TO DO:
Please list every amount of money in solari that the chapter summary below mentions.

SELECTED EXCERPT:
####
Note: A year has passed since Locke & Jean arrived in Tal Verrar and Locke and Jean have managed to build a fortune worth over 1000 solari by cheating at various games.
Locke has come here to secure the final piece he needs for his Sinspire scheme. Upon arrive, Locke heads to the miniature city and finds himself surrounded by expensive shops and men and women dressed in finer clothing and wearing more gold than even he thought possible. He considers that a lot of people here are able to waste more money drawing attention to themselves at breakfast than he – as Master Fehrwight – would spend on food in a month. He isn’t here to rob these people, though, he is here to make use of their privileged existence. The people who come here to holiday and settle are very well-off and to have got there many of them have invented and produced the finest inventions.
Locke meets with a Master Baumondain, a maker of high quality furniture and devices – Locke wants him to make some very special chairs for him. Whilst sharing coffee with Baumondain, Locke meets the fifty-year-old’s daughter and a gentled cat. The gentled cat is strange, because there seems no reason that a cat should be gentled… it isn’t a working animal. The carpenter suggests that there are more than a few strange things going on in the area and although Locke doesn’t know what he is referring to, he makes a mental note to investigate. The design that Locke gives to Master Baumondain for the chair is in the style of the last few years of the Therin Throne, he needs four of them with leather backs, real gold insets and made of a delicate wood called shear-crescent. The carpenter warns Locke that this soft wood won’t hold up for very long and Locke says that that is OK. Once they have agreed on the style, Baumondain tells Locke that he can never try to pass these off as originals because an expert would be able to tell the difference quite easily. Then Locke hands Baumondain some further plans with features he wants added to the chairs: some-kind of mechanism that Locke says he would like added due to his master fearing that he may get locked in his study should it set on fire. Locke pays the carpenter far more than is required for the chairs: 6 solari and then some. Locke asks how long the chairs will take and is told 6-7 weeks initially, Locke offers him some more money (50 solari in total now!) and they get the time down to a single week.
####
SUPPLIED MATERIAL:
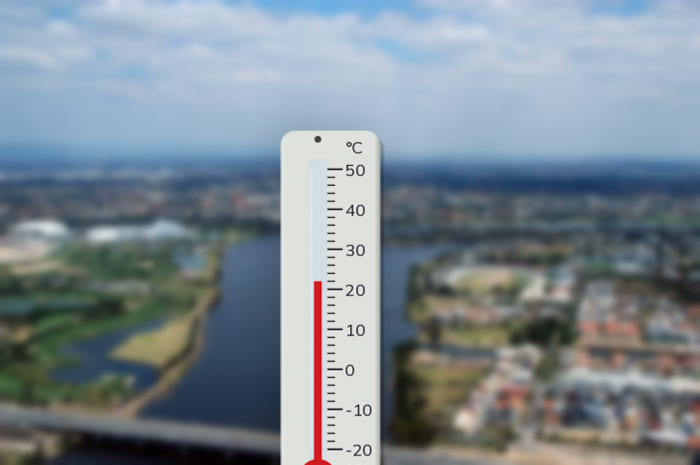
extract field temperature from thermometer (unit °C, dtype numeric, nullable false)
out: 22 °C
####
OUTPUT:
- Over 1000 solari: the fortune Locke and Jean built by cheating at games
- 6 solari "and then some": what Locke first pays Baumondain for the chairs
- 50 solari in total: what Locke pays to have the chairs made in a single week